Tags: #Narrativa, Clásico

BOOK: Ana Karenina
6.37Mb size Format: txt, pdf, ePub

La presencia de la princesa no podía agradar a Karenin; jamás le había sido simpática, y le hacía evocar además enojosos recuerdos, por lo cual se dirigió sin detenerse a la habitación de los niños.

En el primer aposento, Seriozha, inclinado sobre la mesa y con los pies en una silla, dibujaba y hablaba; el aya inglesa, que había sustituido a la francesa poco después de la enfermedad de Anna, se levantó e hizo una reverencia al ver a Karenin, y puso después al niño en pie.

Alexiéi Alexándrovich acarició a su hijo, contestó a las preguntas del aya sobre la salud de la señora y preguntó qué había dicho el médico respecto a la niña.

—El doctor no encuentra nada grave, y ha prescrito unos baños.

—Sin embargo, debe sufrir —replicó Karenin—, pues la oigo llorar.

—Creo que la nodriza no es buena —dijo la inglesa, con aire de convencimiento.

—¿Por qué lo cree usted así?

—Porque he visto una cosa análoga en casa de la condesa Paul; se prodigaban medicamentos a un niño, y lo único que le irritaba era la falta de alimento, porque la nodriza no tenía leche.

Alexiéi Alexándrovich reflexionó y un momento después entró en la segunda pieza, la niña gritaba, echada en los brazos de su nodriza, y no quería el pecho, sin que pudiesen calmarla las dos mujeres inclinadas sobre ella.

—¿No está mejor? —preguntó Karenin.

—Parece muy agitada —contestó a media voz la niñera.


Miss
Edward cree que la nodriza no tiene leche.

—Así me parece a mí también.

—¿Por qué no lo ha dicho usted?

—¿A quién se lo digo?
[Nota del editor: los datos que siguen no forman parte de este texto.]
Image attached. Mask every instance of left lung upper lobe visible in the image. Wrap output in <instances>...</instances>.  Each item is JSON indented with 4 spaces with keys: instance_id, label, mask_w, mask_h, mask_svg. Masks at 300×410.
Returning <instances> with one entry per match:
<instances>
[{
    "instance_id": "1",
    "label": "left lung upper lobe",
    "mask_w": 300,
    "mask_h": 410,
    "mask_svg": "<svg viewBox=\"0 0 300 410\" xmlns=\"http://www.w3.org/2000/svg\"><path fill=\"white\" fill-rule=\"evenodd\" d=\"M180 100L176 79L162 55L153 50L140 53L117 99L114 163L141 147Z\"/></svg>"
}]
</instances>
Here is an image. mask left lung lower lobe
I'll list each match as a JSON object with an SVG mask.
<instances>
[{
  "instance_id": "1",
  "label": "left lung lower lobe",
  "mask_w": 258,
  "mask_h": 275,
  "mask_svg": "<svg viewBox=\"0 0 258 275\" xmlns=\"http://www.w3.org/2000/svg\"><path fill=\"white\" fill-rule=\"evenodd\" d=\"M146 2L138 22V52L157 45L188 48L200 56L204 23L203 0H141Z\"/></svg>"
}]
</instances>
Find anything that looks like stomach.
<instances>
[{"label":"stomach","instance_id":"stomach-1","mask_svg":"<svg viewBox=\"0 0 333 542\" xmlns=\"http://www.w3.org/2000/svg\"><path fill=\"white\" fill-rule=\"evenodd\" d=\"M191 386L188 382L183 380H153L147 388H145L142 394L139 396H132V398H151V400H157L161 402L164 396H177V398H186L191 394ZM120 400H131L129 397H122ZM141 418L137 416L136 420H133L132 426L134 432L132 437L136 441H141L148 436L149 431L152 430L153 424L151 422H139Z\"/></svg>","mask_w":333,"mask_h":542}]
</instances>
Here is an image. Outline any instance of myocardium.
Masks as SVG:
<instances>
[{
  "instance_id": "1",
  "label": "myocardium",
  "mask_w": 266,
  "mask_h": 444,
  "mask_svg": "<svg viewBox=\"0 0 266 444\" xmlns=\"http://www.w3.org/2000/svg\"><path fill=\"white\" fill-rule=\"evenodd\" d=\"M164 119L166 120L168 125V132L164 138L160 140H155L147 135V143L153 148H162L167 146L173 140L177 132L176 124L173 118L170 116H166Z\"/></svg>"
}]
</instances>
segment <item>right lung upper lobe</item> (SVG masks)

Anna Arkádievna continúa enferma —contestó la niñera, con expresión de descontento.

Esta mujer servía en la casa hacía muchos años, y sus sencillas palabras extrañaron a Karenin, pues le pareció que aludían a su posición.

La niña gritaba con más fuerza que nunca, hasta perder el aliento; la niñera volvió a tomarla de los brazos de la nodriza y comenzó a mecerla para calmarla.

—Será preciso rogar al doctor que examine a la nodriza —dijo Alexiéi Alexándrovich.

La nodriza, mujer sana y fuerte, con ropas bonitas, temerosa de perder su colocación, sonrió con desdén al pensar que pudiera sospecharse que no tuviera leche, y se cubrió el pecho. Su sonrisa pareció también irónica a Karenin, que fue a sentarse, con expresión de tristeza, sin perder de vista a la niñera mientras tuvo a la criatura en brazos. Cuando hubo vuelto a colocarla en la cuna, alejándose de allí, Alexiéi Alexándrovich se acercó de puntillas a la criatura, la miró silenciosamente y salió después poco a poco, sonriendo.

Al entrar en el comedor, dio orden para que fueran a buscar al médico, y disgustado al ver que su esposa se cuidaba tan poco de la encantadora niña, no quiso entrar a verla ni encontrar tampoco a la princesa Betsi; pero como su esposa podía extrañar que no entrase como de costumbre, hizo un esfuerzo y se dirigió hacia la puerta. La conversación siguiente llegó a sus oídos, bien a su pesar, pues al acercarse, una espesa alfombra ahogaba el ruido de sus pasos.

—Si no marchase, comprendería la negativa de usted y la suya, pero Alexiéi Alexándrovich debe sobreponerse a eso —decía Betsi.

—No es cuestión de mi esposo, sino mía; no me hable usted más de eso —contestaba la voz conmovida de Anna.

—Sin embargo, debe usted desear ver otra vez al que ha estado a punto de morir por su amor…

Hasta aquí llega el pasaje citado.